> _Text section_
--------------------------------

Nate Ellefson on Wed, 14 Jul 2004 18:36:39 -0500 (CDT)


[Date Prev] [Date Next] [Thread Prev] [Thread Next] [Date Index] [Thread Index]

RE: [eia] Turkish land phase, July '05



> -----Original Message-----
> From: eia-bounces@xxxxxxxxx [mailto:eia-bounces@xxxxxxxxx] On 
> Behalf Of Michael Gorman
> Sent: Tuesday, July 13, 2004 11:29 PM
> To: public list for an Empires in Arms game
> Subject: RE: [eia] Turkish land phase, July '05
> 
> 
> At 07:40 PM 7/13/2004 -0500, you wrote:
> >My opinion:  In cases where a player isn't at war there should be a 
> >great deal of leniency extended to revising orders in the event of a 
> >legitimate error.  In cases where two sides are at war, and 
> an error is 
> >both a legal move and has been acted upon by the opposing 
> player, the 
> >error should stand as submitted to the list.  This case 
> would include 
> >any movement of forces within any reasonable proximity to the error. 
> >People in this situation will need to be very careful.  In 
> cases where 
> >a player is at war, errors that are well away from areas where there 
> >are opposing forces, or where opposing forces can't make a meaninful 
> >response to the error, changes should be permissible.  
> Though I'm aware 
> >that the decision has already been made, I would have come down in 
> >favor of letting Joel correct his error, as there clearly is 
> precident 
> >for letting that happen.  But in future, this standard is 
> what I would 
> >vote on applying.
> >
> >As to reusing rolls, I don't believe that should ever be 
> permissible. 
> >In addition to creating circumstances where the player will 
> know what 
> >the result of an action will be before he takes it, it will also be 
> >true that players will only seek to reuse rolls that are 
> favorable to 
> >him. Though again I would have voted to let Kyle keep this rolls, in 
> >future I would strongly advocate a strict policy against 
> ever reusing 
> >rolls.

--------------------------------

> _Provided data_

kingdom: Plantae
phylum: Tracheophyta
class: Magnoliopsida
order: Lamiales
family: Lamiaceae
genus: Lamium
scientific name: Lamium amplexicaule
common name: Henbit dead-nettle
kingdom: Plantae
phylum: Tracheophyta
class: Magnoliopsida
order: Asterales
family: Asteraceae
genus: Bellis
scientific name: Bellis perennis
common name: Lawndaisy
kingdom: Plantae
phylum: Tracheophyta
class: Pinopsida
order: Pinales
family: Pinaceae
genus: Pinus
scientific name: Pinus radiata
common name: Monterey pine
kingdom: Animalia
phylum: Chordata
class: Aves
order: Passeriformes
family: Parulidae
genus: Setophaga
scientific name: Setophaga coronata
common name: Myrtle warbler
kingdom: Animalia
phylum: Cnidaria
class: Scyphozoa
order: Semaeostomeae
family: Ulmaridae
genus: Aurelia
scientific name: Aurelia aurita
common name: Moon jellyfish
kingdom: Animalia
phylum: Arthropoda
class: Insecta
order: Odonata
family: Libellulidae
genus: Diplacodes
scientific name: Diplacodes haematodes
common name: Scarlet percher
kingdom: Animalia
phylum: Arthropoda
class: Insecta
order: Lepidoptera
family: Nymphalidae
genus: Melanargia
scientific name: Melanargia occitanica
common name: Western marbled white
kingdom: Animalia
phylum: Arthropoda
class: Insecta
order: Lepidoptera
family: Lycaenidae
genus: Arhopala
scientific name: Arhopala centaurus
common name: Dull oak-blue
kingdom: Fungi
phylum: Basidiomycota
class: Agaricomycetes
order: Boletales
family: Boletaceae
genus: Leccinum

--------------------------------

> _Exercise aim_
Render this sentence from the email on revising game orders into Spanish: "As to reusing rolls, I don't believe that should ever be permissible." The listing was drawn from a separate source.

> _Correct answer_
En cuanto a reutilizar las tiradas, no creo que eso deba permitirse nunca.